PROBLEM 1: In the pipeline article, when was the existing Line 3 pipeline built?
PROBLEM 2: Reproduce everything in the pipeline article from "Line 3 has long" down to "in Ontario, Canada.".

Several new oil and gas pipelines have drawn the ire of the Democratic presidential candidates, and a few major pipelines could be at risk after the 2020 election.
Ahead of a campaign stop in Minnesota, Senator Elizabeth Warren announced her opposition to the Line 3 pipeline, one of the few major pipelines that could add new midstream capacity from Canada’s oil sands. The existing pipeline, which was constructed in the 1960s, runs from Alberta to Minnesota and Wisconsin. Enbridge is replacing the aging line, which is corroding and running at half its capacity. The replacement will double the amount of oil currently flowing through the conduit.
The problem is that Line 3 has hit legal trouble in Minnesota, where a court ruled that the company didn’t do an adequate job in considering the effects of an oil spill. A few months ago, Enbridge pushed off the in-service date for the Line 3 replacement – it was originally supposed to come online this year, but the company is now targeting the second half of 2020.
Line 3 has long attracted fierce opposition from environmental groups and indigenous tribes. Senator Warren joins Senator Bernie Sanders and Governor Jay Inslee in opposing Line 3, which could ratchet up the scrutiny on the project.
Line 3 is not the only major oil pipeline that has come under fire by the Democratic candidates. Sen. Sanders backed the shutdown of the Line 5 pipeline, another aging pipeline that Enbridge is trying to replace. Line 5 travels through Michigan, carrying oil from Alberta to oil refineries in Ontario, Canada.
Line 5 has its own set of problems in Michigan, where the Governor has quite a bit of leverage. The pipeline is the target of lawsuits by the state, and is under pressure to shut down altogether.
The presidential candidates have used various twitter hashtags such as #StopLine3 and #ShutDownLine5 to increase attention and pressure on Enbridge.
Enbridge can take comfort in the fact that the Democratic candidates’ hostility is not reserved only for the Canadian company. In fact, Senator Warren has laid out a plan that includes revoking permits for both Keystone XL and the Dakota Access pipeline. Both projects have been approved by the Trump administration, and the Dakota Access project is already online.
However, Energy Transfer Partners is hoping to double the pipeline’s capacity. In response, the Standing Rock Sioux Tribe has asked a federal judge to toss out a federal permit for Dakota Access, arguing that the U.S. did not adequately consult the tribe, despite a court order. The Army Corps of Engineers “never engaged with the Tribe or its technical experts, shared critical information, or responded to the Tribe's concerns,” the tribe said in a court filing last week. “The result is an irretrievably flawed decision, developed through a process that fell far short of legal standards. With DAPL's proposal to double the flow of the pipeline, the unexamined risks to the Tribe continue to grow.” Related: U.S. Oil Exports Become Victim Of Their Own Success
The Dakota Access pipeline has leaked oil at least 10 times since it began operations a little more than two years ago, according to InsideClimate News.
While scrutiny on major pipelines is rising once again, it has been the industry that has been on offense in recent years. Industry groups and allies have worked in state capitols across the country to steepen the punishments for pipeline protestors, hoping to prevent a rerun of the 2016 Dakota Access protests, which drew international attention. Since then, around 22 states have introduced punitive bills criminalizing protest, with nine states signing them into law. For instance, Texas passed a law that imposes up to a decade in prison for protesting a pipeline, which is “the same level of felony as attempted murderers,” as the Texas Observer put it earlier this year.
The Trump administration has also proposed this punitive approach at the federal level.
By any measure, the Trump administration and its allies in Republican-controlled states, particularly in oil-producing states, have made the environment for pipeline companies much easier by cutting regulations and using state-level bills to snuff out protests.
But judging by the campaign promises of some of the top presidential candidates, the industry could face a vastly different set of circumstances following the 2020 election.

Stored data
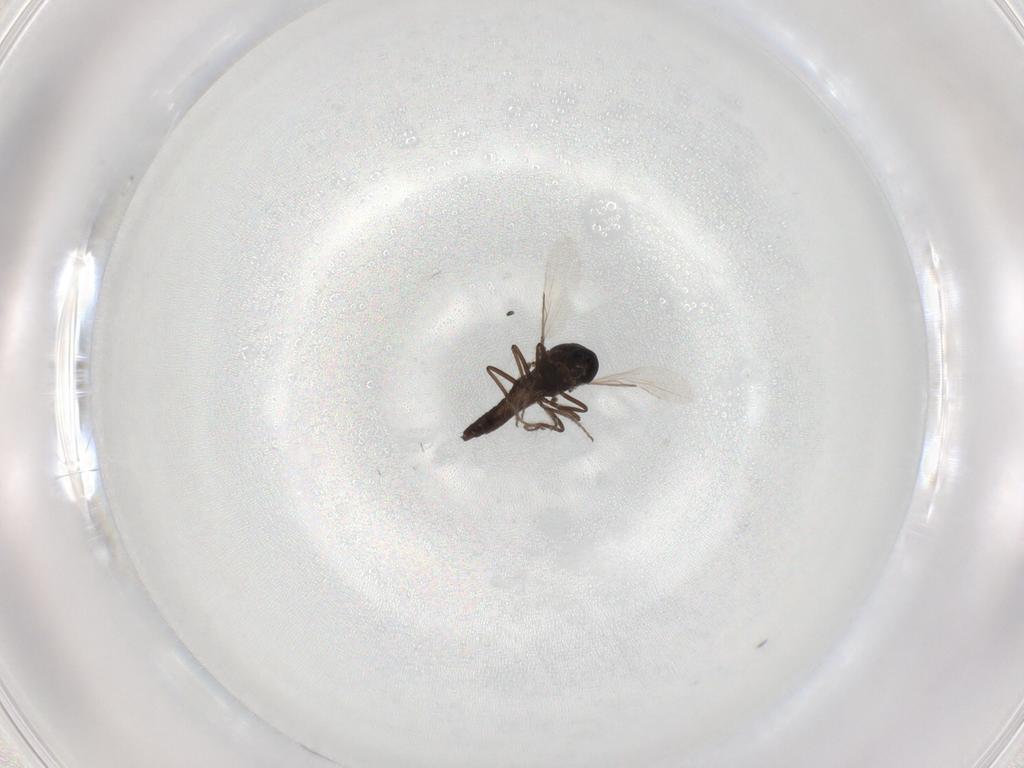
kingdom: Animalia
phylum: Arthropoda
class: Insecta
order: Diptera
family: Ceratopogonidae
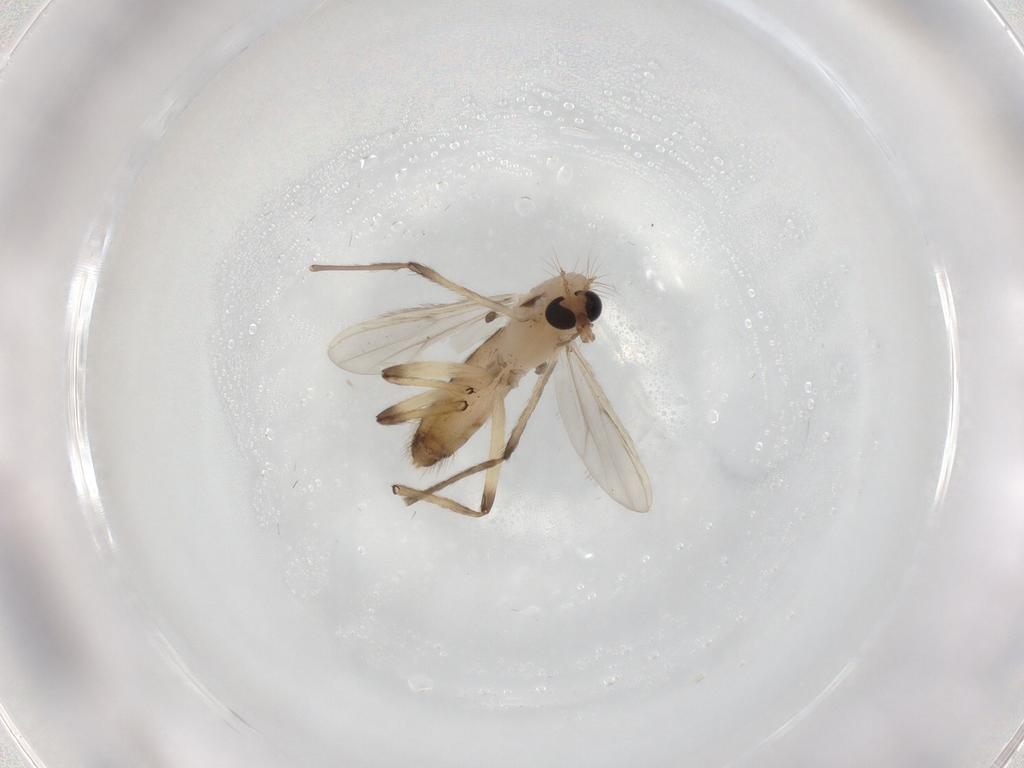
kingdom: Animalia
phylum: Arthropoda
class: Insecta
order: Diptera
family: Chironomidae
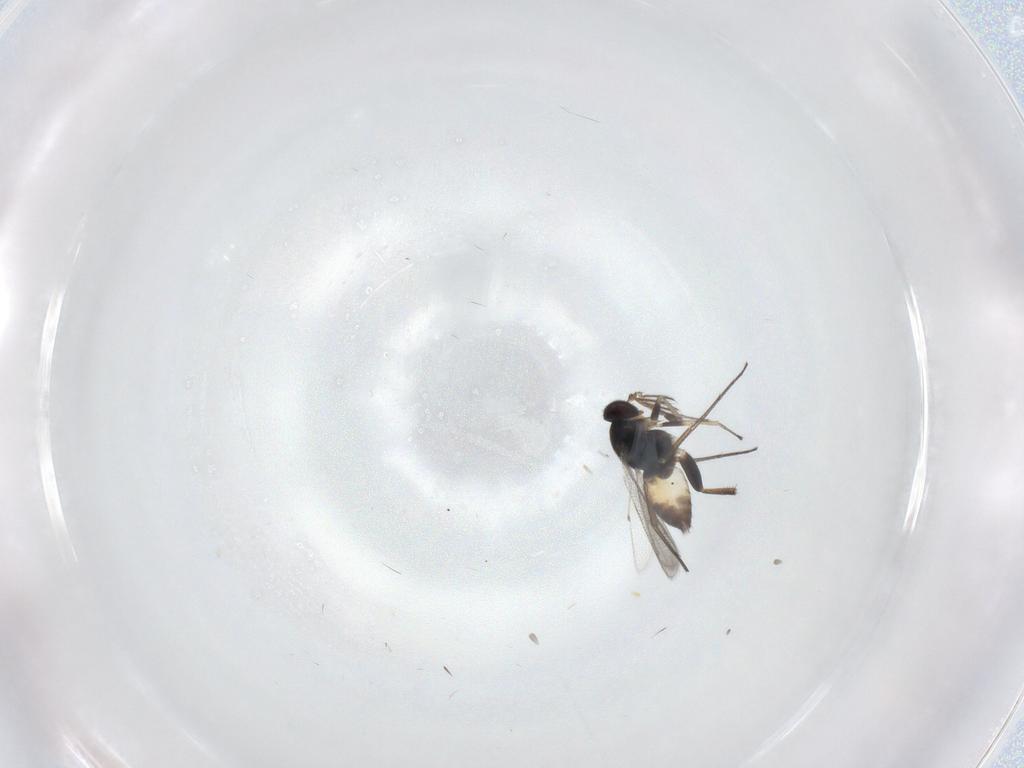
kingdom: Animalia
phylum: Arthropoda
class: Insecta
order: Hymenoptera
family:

RESPONSE AREA 1: In the 1960s.

RESPONSE AREA 2:
Line 3 has long attracted fierce opposition from environmental groups and indigenous tribes. Senator Warren joins Senator Bernie Sanders and Governor Jay Inslee in opposing Line 3, which could ratchet up the scrutiny on the project.
Line 3 is not the only major oil pipeline that has come under fire by the Democratic candidates. Sen. Sanders backed the shutdown of the Line 5 pipeline, another aging pipeline that Enbridge is trying to replace. Line 5 travels through Michigan, carrying oil from Alberta to oil refineries in Ontario, Canada.